As can be seen from the above equations, HCO ₃ ^- and OH ions are consumed during the decarbonization, while these in turn arise during the denification. In the combination according to the invention in the reactions, there is thus a synergy effect which results in an increase in performance and a stabilization of the reaction conditions. In the method according to the invention, the outlay on the method is advantageously reduced by the elimination of a fixed bed formed by foreign carrier material. Another advantage of the process according to the invention is that the increase in carbonate hardness associated with denitrification is avoided by the simultaneous carbonate precipitation. This is particularly important for waters whose nitrate content is high and for which denitrification therefore results in a significant increase in carbonate hardness.

The newly developed process uses denitrification and Entcar Rating preferably carried out in a floating bed. To open that up riding water is drawn into the conical bottom of the reactor feeds, while at the same time the nutrients (ethanol or acetic acid and phosphate)  and calcium hydroxide are added as a precipitant. It forms in the reactor a fluidized bed, which is for an intensive mass transfer worries. Additional support can be provided for support.

The required solids content can be obtained by supplying return sludge can be set in the reaction zone. The return sludge will be before preferably removed from the upper part of the reactor. In certain cases a sludge recirculation from a later up is also recommended preparation stages downstream thickener.

The reactor is preferably followed by one or more flocculations graduate. The suspended matter contained in the outlet of the reactor is here flocculated and then separated by sedimentation.

After sedimentation is the decarbonized and denitrified water only burdened with low levels of turbidity and can do more stratified filtration down to the levels permitted for drinking water become.

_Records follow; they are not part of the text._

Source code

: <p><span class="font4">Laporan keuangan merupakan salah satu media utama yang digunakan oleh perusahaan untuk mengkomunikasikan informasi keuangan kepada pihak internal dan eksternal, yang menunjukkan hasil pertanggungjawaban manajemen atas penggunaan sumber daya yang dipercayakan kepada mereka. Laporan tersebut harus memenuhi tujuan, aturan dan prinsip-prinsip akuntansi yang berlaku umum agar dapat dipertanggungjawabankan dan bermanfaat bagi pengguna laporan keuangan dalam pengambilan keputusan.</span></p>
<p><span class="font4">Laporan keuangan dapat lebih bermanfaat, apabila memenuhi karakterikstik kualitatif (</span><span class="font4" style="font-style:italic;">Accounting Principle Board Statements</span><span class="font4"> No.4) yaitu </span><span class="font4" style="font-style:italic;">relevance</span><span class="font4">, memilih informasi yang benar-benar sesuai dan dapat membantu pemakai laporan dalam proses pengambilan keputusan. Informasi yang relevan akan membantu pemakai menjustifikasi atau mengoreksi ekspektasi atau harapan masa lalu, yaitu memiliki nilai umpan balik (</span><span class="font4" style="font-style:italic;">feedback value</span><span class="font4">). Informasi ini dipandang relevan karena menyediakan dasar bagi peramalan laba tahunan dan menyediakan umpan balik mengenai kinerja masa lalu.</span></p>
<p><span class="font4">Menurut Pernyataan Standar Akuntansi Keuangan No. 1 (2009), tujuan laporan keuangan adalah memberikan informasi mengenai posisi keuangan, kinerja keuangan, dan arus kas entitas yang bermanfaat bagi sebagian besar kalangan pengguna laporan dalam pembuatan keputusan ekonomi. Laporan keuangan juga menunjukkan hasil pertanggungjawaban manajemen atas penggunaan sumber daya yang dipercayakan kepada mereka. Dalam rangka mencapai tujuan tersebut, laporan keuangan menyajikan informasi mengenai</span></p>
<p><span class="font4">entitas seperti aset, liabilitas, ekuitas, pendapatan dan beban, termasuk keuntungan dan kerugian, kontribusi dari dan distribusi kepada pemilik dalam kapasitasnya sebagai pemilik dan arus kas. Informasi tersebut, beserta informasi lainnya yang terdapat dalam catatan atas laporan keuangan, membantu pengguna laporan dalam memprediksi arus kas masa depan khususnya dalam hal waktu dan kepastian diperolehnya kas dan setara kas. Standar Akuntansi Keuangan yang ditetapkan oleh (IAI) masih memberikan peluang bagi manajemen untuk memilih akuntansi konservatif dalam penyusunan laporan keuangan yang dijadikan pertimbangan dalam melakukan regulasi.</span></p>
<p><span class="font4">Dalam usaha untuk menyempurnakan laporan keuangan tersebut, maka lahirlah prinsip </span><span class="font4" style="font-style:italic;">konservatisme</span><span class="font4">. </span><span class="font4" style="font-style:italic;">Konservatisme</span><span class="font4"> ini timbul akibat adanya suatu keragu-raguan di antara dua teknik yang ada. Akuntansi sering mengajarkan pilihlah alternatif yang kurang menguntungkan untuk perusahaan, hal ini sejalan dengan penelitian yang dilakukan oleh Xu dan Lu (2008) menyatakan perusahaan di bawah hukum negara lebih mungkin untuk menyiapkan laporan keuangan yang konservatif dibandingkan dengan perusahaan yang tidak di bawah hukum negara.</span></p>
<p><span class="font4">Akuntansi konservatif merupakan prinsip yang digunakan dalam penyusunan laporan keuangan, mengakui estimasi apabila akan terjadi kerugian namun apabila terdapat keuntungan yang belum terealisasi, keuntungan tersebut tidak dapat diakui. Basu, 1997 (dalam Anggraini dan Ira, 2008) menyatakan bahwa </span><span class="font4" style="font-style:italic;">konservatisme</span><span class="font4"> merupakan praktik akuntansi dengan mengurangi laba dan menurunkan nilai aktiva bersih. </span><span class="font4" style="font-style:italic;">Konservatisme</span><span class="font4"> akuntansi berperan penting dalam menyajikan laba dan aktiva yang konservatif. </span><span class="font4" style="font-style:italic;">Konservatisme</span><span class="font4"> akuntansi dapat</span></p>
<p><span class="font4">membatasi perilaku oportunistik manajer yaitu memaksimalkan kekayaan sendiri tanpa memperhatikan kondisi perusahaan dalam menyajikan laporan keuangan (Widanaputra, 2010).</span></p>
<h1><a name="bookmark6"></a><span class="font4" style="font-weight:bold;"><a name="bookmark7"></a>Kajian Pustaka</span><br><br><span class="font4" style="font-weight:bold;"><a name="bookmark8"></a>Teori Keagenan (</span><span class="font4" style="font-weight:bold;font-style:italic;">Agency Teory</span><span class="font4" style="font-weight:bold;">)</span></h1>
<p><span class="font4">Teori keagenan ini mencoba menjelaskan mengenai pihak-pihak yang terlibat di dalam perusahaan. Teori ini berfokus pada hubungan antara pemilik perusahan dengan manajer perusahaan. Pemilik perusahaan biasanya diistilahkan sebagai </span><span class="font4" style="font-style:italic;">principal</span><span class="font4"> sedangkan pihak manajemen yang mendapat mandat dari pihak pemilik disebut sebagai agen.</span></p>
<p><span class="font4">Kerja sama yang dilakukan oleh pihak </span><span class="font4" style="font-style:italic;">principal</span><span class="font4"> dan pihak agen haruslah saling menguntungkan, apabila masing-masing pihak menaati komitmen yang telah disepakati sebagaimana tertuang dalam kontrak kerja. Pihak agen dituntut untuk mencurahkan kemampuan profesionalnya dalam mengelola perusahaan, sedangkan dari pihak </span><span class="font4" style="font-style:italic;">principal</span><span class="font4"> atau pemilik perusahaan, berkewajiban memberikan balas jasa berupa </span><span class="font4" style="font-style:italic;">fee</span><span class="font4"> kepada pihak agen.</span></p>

Another, synergistic effect of the process results from the here with joint dewatering of carbonate and bio sludge, as the for Improvement in the drainage of organic sludge is usually required addition of carbonate can be omitted.

Claims (10)

1. Process for decarbonization and denitrification of water, characterized in that raw water in a reaction zone is simultaneously decarburized by the action of calcium hydroxide as a precipitant and denitrified by a biomass with the addition of nutrients and that calcium carbonate precipitated as a carrier material by the decarbonization is used for the biomass, and calcium carbonate sludge withdrawn from the reaction zone for concentration of precipitated calcium carbonate is returned to the reactor. 2. The method according to claim 1, characterized in that as nutrients for the biomass ethanol or acetic acid is used. 3. The method according to any one of claims 1 or 2, characterized in that that to concentrate precipitated calcium carbonate in the reak a floating bed is formed. 4. The method according to claim 3, characterized in that in suspension bed is stirred. 5. The method according to claim 4, characterized in that calcium car bonat preferably as sludge to the reactor at its upper end is removed. 6. The method according to claim 5, characterized in that zurückge guided calcium carbonate or calcium carbonate sludge at the reactor bottom which is fed.   7. The method according to any one of the preceding claims, characterized records that the reactor has a flocculation stage and / or sedimentati level with thickener. 8. The method according to claim 7, characterized in that several Flocculation levels are provided. 9. The method according to any one of claims 7 or 8, characterized in that flocculants and flocculants are added. 10. The method according to any one of claims 7 to 9, characterized in that calcium carbonate sludge is removed from the thickener and into the Reactor is recycled.